Originally posted by: Atreus21
When I speak to or about Libertarians, it seems that, above all, they wish to be left alone by the government, so that they may live their lives largely apart from government meddling.
While I understand the ideal behind this stance, it raises some questions for me.
The first of which is: Why do we clamor about the importance of voting when we don't want our elected officials to touch us?
The second, and more complex: Do we have a right to privacy, and therefore do we have the right to demand that government leave us alone?
My answer to that is no, we do not and should not have a general right to privacy. When we elect a government, we enter into the Social Contract. That is, we enter into a contractual obligation with the government in which we acknowledge that we are willing to sacrifice some liberties so that the government and society can function and provide services. Moreoever, we are dishonest when we draw benefits from society while claiming freedom from the contractual obligation upon which those benefits are contingent.
I pull this from J.S. Mill's "On Liberty."
Thoughts, please. Open for discussion.
I think it's more complicated.
There are 'good' connections with the social contract; if society wants to care for orphans instead of letting them starve, then everyone should pay a fair share.
There are also connections which are not 'good' but are needed for practical reasons, i.e., if we could avoid them, it'd be better, but practically we can't. An example of this might be being filmed by the government if we go to a public place, or having to register with social security for employment rights.
Of course, there's a third category of 'bad' social contract, when the requirements could be considered abusive/wrong/excessive.
I think it all comes out as a combination of these things, and the important thing is for people to try to 'do the right thing' both for society and their own interests.
This is a reason I've said provocatively that I 'like' paying taxes - because by my and others paying taxes, we're bringing about good things like the education of children; because it's a reason to celebrate that the taxes are determined by the public's elected representatives, rather than tyrants.

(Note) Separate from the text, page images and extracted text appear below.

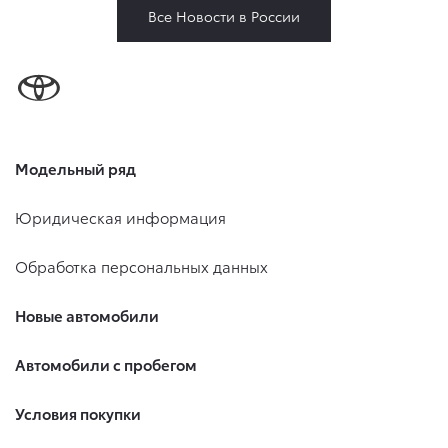
Все Новости в России
Модельный ряд
Юридическая информация
Обработка персональных данных
Новые автомобили
Автомобили с пробегом
Условия покупки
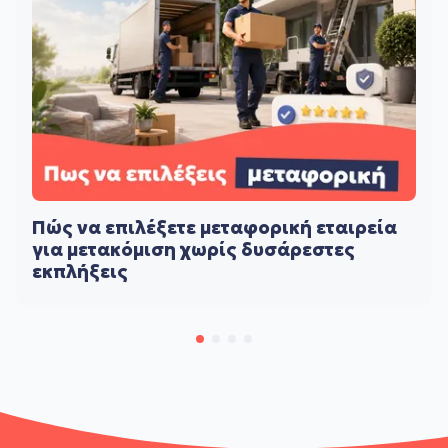
Πώς να επιλέξετε μεταφορική εταιρεία
για μετακόμιση χωρίς δυσάρεστες
εκπλήξεις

If you view your taxes as 'making society function well', you can pay them with a smile, perhaps. Would things really be better if everyone didn't pay them?
None of that is to deny that there are all kinds of problems, wasteful or even harmful spending of tax money, for example. But some imperfection is going to be in the system.

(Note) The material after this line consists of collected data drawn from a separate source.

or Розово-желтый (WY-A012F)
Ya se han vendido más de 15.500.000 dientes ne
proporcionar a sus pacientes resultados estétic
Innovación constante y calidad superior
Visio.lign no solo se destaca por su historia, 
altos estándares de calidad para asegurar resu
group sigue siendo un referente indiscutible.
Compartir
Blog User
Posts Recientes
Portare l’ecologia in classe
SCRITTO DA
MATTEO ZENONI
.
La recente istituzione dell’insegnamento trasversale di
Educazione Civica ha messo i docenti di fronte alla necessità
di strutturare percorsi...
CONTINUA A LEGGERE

That's another issue, to try to get the right people elected, to try to fix the system for that to happen, to try to get taxes at the right level with the right spending.
As far as 'the right to be left alone', I like to see that right preserved as much as possible. The very view that the government is a burden and intrusion seems healthy to me, even if I also cheer the government insofar as it represents a victory for the people to control it, *expanding* people's power and liberty over the incrusions that would happen without a democratic government. One of the great fallacies of libertarians is their failure to recognize the tyranny which occurs from other sources filling a vacuum of democracy.

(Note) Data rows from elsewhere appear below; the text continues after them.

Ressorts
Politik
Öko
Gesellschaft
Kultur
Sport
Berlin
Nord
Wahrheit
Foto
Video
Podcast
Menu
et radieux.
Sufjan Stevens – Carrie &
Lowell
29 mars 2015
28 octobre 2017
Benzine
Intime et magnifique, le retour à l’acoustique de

Ask someone working 16x6 and living in a hovel during the gilded age for barely enough food to survive, how 'free' they felt. Libertarianism has no problem with that situation.
Libertarianism rests on the ignorance of the complexities of society; when labor wins a battle that strengthens the middle class, liberatrianism assumes it was automatic, and that no action was needed for it to happen, that government polices can't help it, they can only burden people. Power tends to centralize, for better or worse, and the important issue libertarianism treats casually is whether the power is in the hands of a few who are not elected, or the public has the right to vote for its leaders who have power.